Why Us? Why so much?


     This life of mine, well, its not always fun. Its not easy either. If living with the death of Sterling was our only obstacle, that would be enough. But it isn't. I have six children. All adopted. Each with their own history. Each with their own story of loss. Each with their own obstacles. All of us learning to live with the death of our youngest family member. Life can be hard. But its so worth it.

     I would love to tell you each of their stories. But they are young and its their story to tell, not mine. I will tell you I have always longed to be a mom. Always. And I can tell you that I believe their little souls were always meant to be my children no matter what bodies they were in. I can also tell you I have had many children pass through my home, I didn't feel this way toward all of them. And one last thing, with each one of my children, when we met for the first time, it felt as if we had known each other forever. It was something I can't quite explain. It made me believe in a higher power.

     But believing and more importantly knowing this deep within my soul, doesn't take away their histories. Doesn't take away some of the trauma they experienced before I was their mom. It doesn't take away their feelings of abandonment. My love for my children doesn't take away their learning issues or Autism or PTSD. But how I wish it did!

     Why am I writing about this on a blog about finding Hope without Sterling? Because for me, I wish I could shield my children from it all. I wish they didn't have pasts filled with trauma and loss before they met me. I wish they didn't know death and know what its like to see your baby brother die. I wish my children were on an even playing field with their peers. I hate having to admit they are not. It hurts me as their mom. It hurts.

     But I refuse to let it break them. I refuse to let them see themselves as anything other then the amazing little souls I see when I look at them. I refuse to let Autism, PTSD and the death of Sterling make us feel less. We are a family built by God. We are children of the one true King. My faith may have been shaken but I still believe there is a higher power guiding us. I look into my children's faces and I know. We may not understand why but we know we are loved. And with Love and Hope and Faith, anything is possible.

      One last little note. When I met each of my children for the first time they seemed to know me. So much so that one doctor asked if I had been around the birth mother during pregnancy because the way my newborn preferred my voice and would turn to it above all others, its not something that typically happens unless they had been exposed to my voice in utero. When I told the doctor I had just met this baby for the first time today and had never met the mother, he was stunned. That repeated with all my babies. And the ones that were a bit older, well they seemed to "come alive" once placed in my arms. Some therapists were left in awe. I, however, would just reply "the angels must have told him about me. So he was waiting."
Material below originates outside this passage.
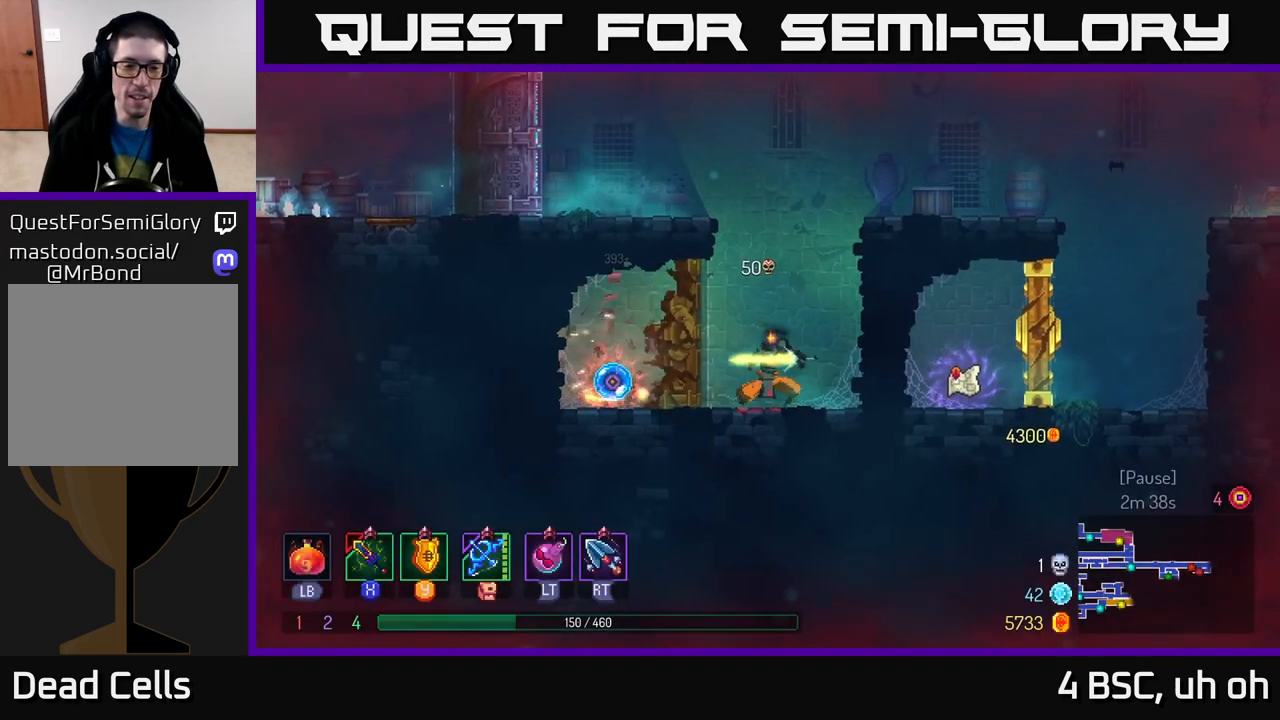
{"buttons": [], "left_stick": "left", "right_stick": "center", "events": []}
       I share this in no way to lessen the loss of their birth families. I just believe that this was always the way it was meant to happen. Much like Sterling's death, I don't understand it but I feel like its the way it was always meant to be. Believing this doesn't make me any less hurt, nor does it make me miss Sterling any less. In many ways its just me processing the pain, processing the loss. I can't change it, anymore then my kids can change their histories. We just have to choose Hope. And we learn to live each day, enjoy each moment, become better people. The human spirit is an amazing thing.